Michael looked at his frail form and old-man eyes; not a hint of child left in him. He agreed to let him work. He stood near the boy and watched him, making sure he did things properly. At one point the boy pointed to a body and said, this is my mother. Later he pointed again, this time showing his father. He was calm, matter-of-fact. Had he cried all of his tears or was he simply too young to recall any sense of humanity?

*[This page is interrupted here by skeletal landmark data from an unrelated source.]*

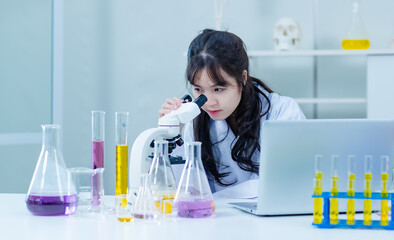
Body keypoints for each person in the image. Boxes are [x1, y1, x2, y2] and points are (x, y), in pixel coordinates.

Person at [159, 29, 305, 194]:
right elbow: (186, 193)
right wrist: (172, 136)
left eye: (219, 89)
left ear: (242, 78)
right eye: (198, 89)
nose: (209, 103)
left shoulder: (282, 112)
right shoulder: (195, 122)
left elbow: (292, 185)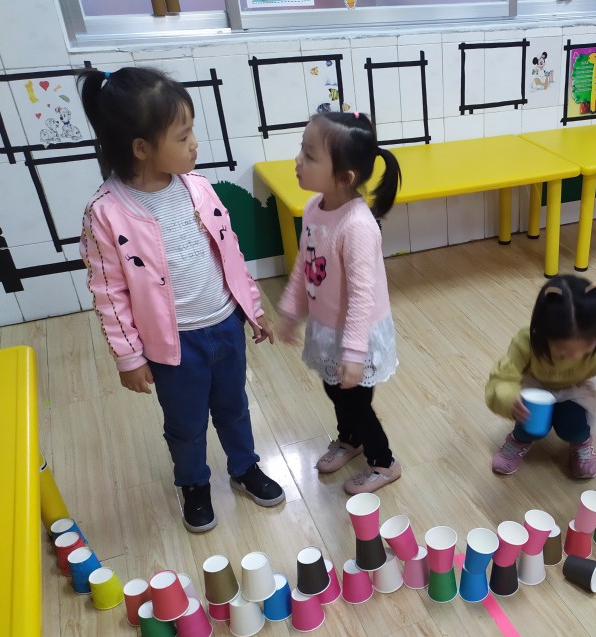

Michael stared at him in his shop and wondered if it could be possible. The man showed no signs of recognition. Had he really forgotten or was his own desire to be invisible greater than his willingness to remember? He left the shop empty-handed but smiling and Michael began to doubt if such a man could truly have lived through the nightmare of that place. He convinced himself, if only just, that it had not been the same person – who knows if that boy even survived – but still, every now and then he thought of that moment, that piercing recognition, the possibility that it might well have been so.

He climbs slowly into his bed, with the sheets newly washed and smelling of spring, and breathes a heavy sigh. He is weary, the walk earlier has tired him out and he has a dull pain in his side. I am ready, he thinks, and wills himself to die. It would be a sweet release, a welcomed end to the sorry life he has led. He knows he will die alone, unloved, unmissed. Not a single soul in the world to mourn him or place a flower on his grave. It is what he deserves, he is certain of this, and he wants it to be no different.

He closes his eyes and hopes, as he does each night, not to open them in the morning.